Avanzano i lavori di pianificazione per il waterfront di Pavia
Il Comune di Pavia ha affidato a una società della provincia di Bergamo la redazione del progetto di fattibilità tecnico-economica relativo al nuovo parco acquatico previsto in piazzale Europa. L'incarico, come comunicato dall'amministrazione, prevede una spesa complessiva di circa 150.000 euro per la sola fase di fattibilità.
La realizzazione del parco rientra tra le azioni principali del waterfront, il piano di rigenerazione urbana cofinanziato dall'Unione Europea con un pacchetto di risorse pari a 19 milioni di euro per la riqualificazione della sponda sinistra del Ticino. Tra gli obiettivi dichiarati figura la restituzione alla città di aree degradate, a partire dal complesso dell'ex piscina abbandonata da circa venti anni.
Opere previste e quadro economico
Nel progetto complessivo per il parco acquatico è previsto un investimento stimato in 5,3 milioni di euro. Secondo le indicazioni comunicate, l'intervento dovrà prevedere:
- una vasca natatoria da 25 metri;
- un'ulteriore vasca con giochi per bambini;
- spogliatoi e servizi annessi, aree bar e attrezzature sportive;
- riqualificazione delle aree esterne e degli accessi.
| Voce | Valore |
|---|---|
| Costo fattibilità | 150.000 € |
| Investimento previsto | 5,3 milioni € |
| Fondi waterfront (UE) | 19 milioni € |
| Ex piscina abbandonata | ~20 anni |
| Proroga termini opere | 31/12/2028 |
Questioni sociali: lo spostamento della comunità sinta
Tra gli aspetti più delicati dell'azione progettuale vi è il coinvolgimento della comunità sinta di piazzale Europa. Il parco acquatico, come segnala il Comune, si intreccia con la necessità di spostare un'ampia parte della comunità attualmente insediata nella zona. Per gestire il trasferimento è già prevista un'area temporanea: dopo l'approvazione del progetto esecutivo per il nuovo campo in via Ascheri, il cantiere che ne deriverà dovrebbe durare circa 90 giorni e l'area ospiterà la comunità per un periodo stimato in 24 mesi.

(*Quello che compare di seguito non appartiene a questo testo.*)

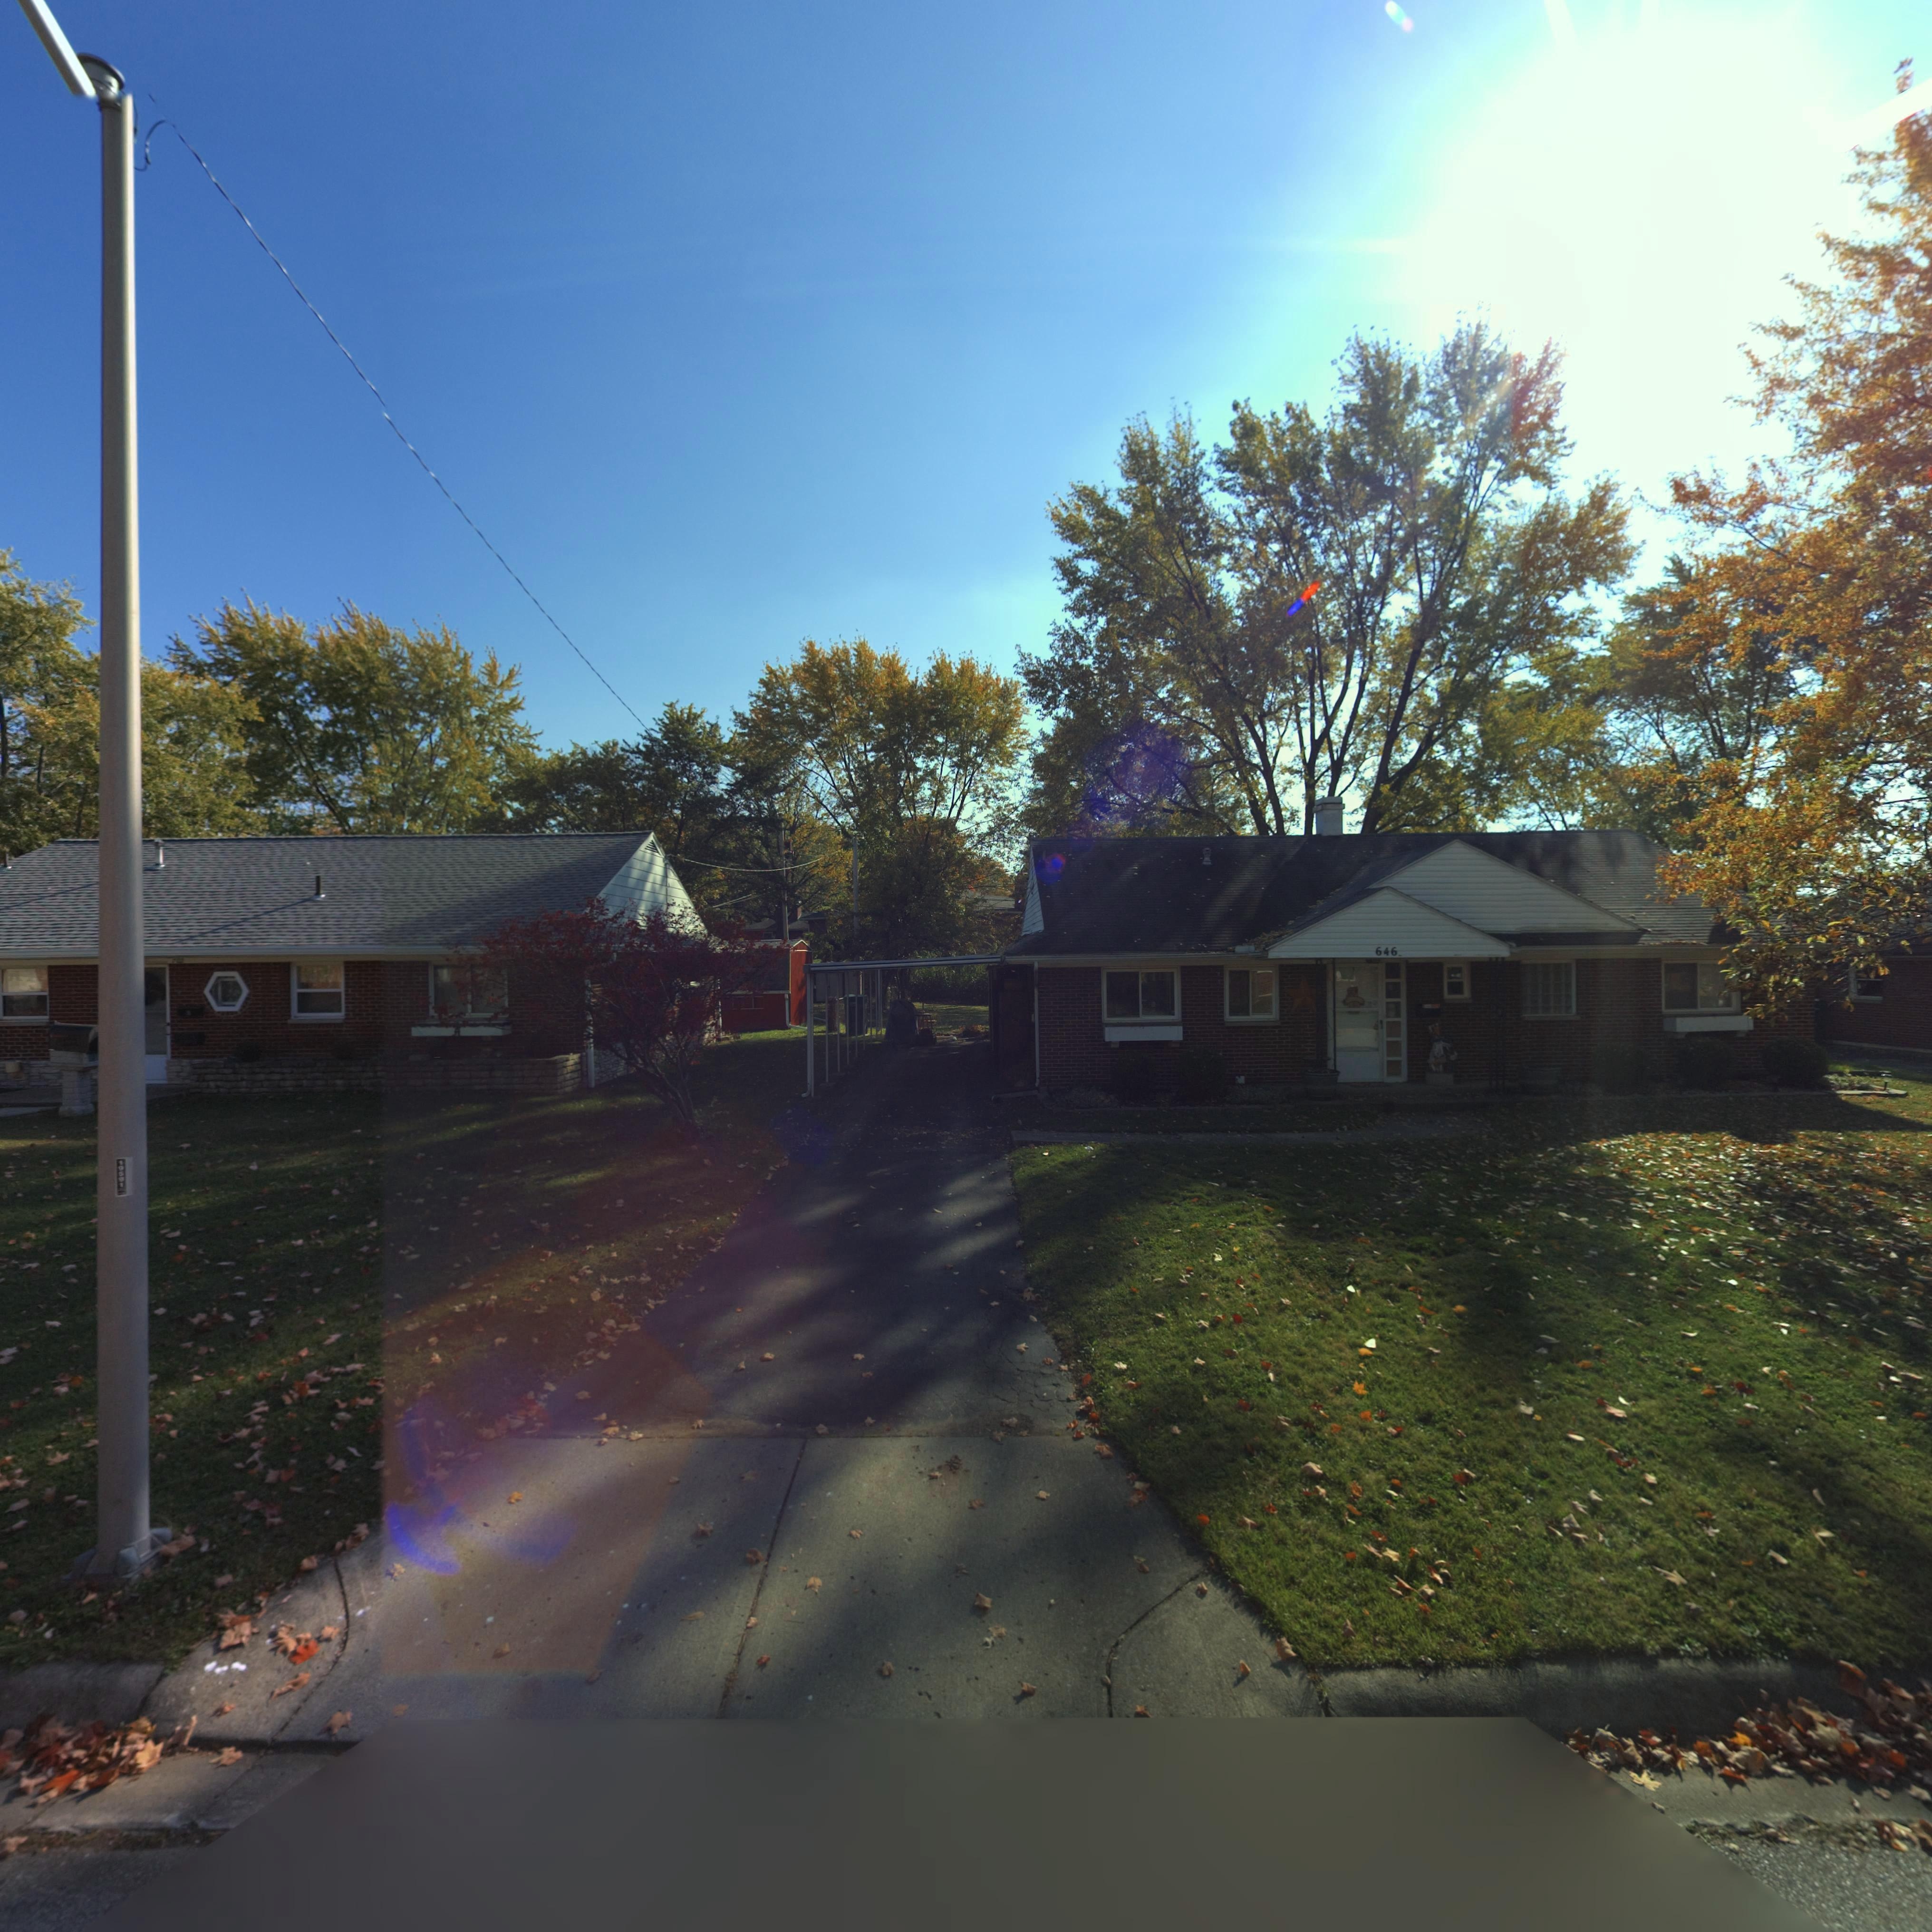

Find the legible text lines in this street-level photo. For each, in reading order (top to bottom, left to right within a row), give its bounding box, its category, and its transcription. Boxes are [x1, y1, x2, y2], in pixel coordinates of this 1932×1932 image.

La complessità è evidente: il parco acquatico non è un'opera isolata, ma richiede una concertazione sulle soluzioni abitative e di servizio per le persone interessate dal trasferimento. L'amministrazione indica il campo di via Ascheri come soluzione temporanea a supporto di questa fase di transizione.
Cronoprogramma e vincoli
La Regione Lombardia ha recentemente prorogato i termini per la conclusione delle opere del waterfront, spostando la scadenza dal 31 dicembre 2027 al 31 dicembre 2028. La modifica offre più tempo per la progettazione e la gestione delle questioni sociali connesse, ma non elimina la necessità di definire tempi certi per le fasi successive: dalla progettazione esecutiva alle gare d'appalto e alla cantierizzazione.
Per il campo di via Ascheri, il Comune ha approvato il progetto esecutivo e prevede di avviare i lavori dopo l'aggiudicazione dell'appalto. L'area, di carattere temporaneo, dovrebbe accogliere la parte del campo sinti di piazzale Europa a ridosso dell'ex piscina per un periodo di 24 mesi.
Impatto per i residenti e prossime fasi
La prospettiva di un impianto natatorio moderno può rappresentare un valore aggiunto per i cittadini pavesi, sia in termini di servizi sportivi sia di rigenerazione urbana. Al tempo stesso, la riuscita dell'intervento dipenderà dalla capacità dell'amministrazione di gestire gli aspetti sociali e logistici legati allo spostamento della comunità sinta e di rispettare i tempi di attuazione previsti dal cronoprogramma complessivo.
Nei prossimi mesi la redazione del progetto di fattibilità dovrà offrire elementi chiari sui costi definitivi, sulle scelte progettuali e sulle misure di accompagnamento sociale. Solo allora sarà possibile avviare le gare per l'affidamento dei lavori e dare concretezza al cantiere che, se tutto procederà secondo piani, trasformerà l'area dell'ex piscina in una struttura fruibile dai pavesi.